_Source extract:_
──────────

# High-end spectrophotometer rental



## Jim Saunders (Jan 22, 2016)

So now that I have a photo printer of my own (an Epson P600 which is off to a good start) I'd like to be able to profile different paper and ink combos; does anyone rent one of the scanning meters, or offer a service to scan a submitted test page?

Jim


----------



## Mt Spokane Photography (Jan 22, 2016)

I have a printer profiler (Spyder Studio) and truthfully find it to be a pain to operate and get good results. Most paper comes with a downloadable profile. I haven't even fired it up in the last two years.


----------



## Jim Saunders (Jan 22, 2016)

Mt Spokane Photography said:


> I have a printer profiler (Spyder Studio) and truthfully find it to be a pain to operate and get good results. Most paper comes with a downloadable profile. I haven't even fired it up in the last two years.



I hear you, and this is part of why I'm not in any kind of rush; Keith at Northlight appears to have gotten his automated one working though which is what I'd expect for a device which costs something like $6000.

Anyway if it is a reasonably accessible solution great for me, if not I don't lose any money or sleep.

Jim


----------



## dadohead (Jan 22, 2016)

──────────

_Records supplied:_
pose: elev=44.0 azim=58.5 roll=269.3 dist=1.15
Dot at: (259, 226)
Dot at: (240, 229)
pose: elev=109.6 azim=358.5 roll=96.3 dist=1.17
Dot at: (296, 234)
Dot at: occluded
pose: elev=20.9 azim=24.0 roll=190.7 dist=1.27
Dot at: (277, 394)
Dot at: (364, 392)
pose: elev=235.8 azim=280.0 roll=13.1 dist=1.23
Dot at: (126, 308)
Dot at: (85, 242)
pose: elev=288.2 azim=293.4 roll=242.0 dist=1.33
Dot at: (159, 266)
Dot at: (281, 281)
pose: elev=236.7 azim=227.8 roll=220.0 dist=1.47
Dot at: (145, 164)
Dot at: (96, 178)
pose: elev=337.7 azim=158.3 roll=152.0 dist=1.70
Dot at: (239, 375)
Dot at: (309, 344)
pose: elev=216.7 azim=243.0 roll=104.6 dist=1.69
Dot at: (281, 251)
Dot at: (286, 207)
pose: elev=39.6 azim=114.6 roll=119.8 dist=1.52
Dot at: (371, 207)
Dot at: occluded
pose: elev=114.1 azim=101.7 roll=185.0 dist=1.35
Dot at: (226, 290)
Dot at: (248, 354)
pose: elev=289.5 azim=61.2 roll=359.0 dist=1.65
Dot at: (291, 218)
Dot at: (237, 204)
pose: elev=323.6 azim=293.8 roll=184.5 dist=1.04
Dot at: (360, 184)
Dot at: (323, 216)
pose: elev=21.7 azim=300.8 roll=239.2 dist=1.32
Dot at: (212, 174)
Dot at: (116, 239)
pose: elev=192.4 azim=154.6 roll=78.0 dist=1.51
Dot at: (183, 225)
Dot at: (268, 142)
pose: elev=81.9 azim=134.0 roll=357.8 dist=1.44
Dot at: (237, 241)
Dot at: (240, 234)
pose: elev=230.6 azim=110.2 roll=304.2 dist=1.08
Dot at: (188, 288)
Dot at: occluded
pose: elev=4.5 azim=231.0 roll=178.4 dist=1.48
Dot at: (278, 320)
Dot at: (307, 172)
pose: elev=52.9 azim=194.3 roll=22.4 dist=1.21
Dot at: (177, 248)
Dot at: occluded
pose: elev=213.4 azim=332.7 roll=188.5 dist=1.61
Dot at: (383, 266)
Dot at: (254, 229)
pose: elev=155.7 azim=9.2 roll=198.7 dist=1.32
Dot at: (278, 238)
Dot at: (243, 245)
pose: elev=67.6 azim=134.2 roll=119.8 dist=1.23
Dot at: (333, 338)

──────────

Answer these from the spectrophotometer rental thread:
1. Which photo printer does Jim Saunders own?
2. Which printer profiler does Mt Spokane Photography have?
3. About how much does Jim say the automated device costs?

1. An Epson P600.
2. A Spyder Studio.
3. Something like $6000.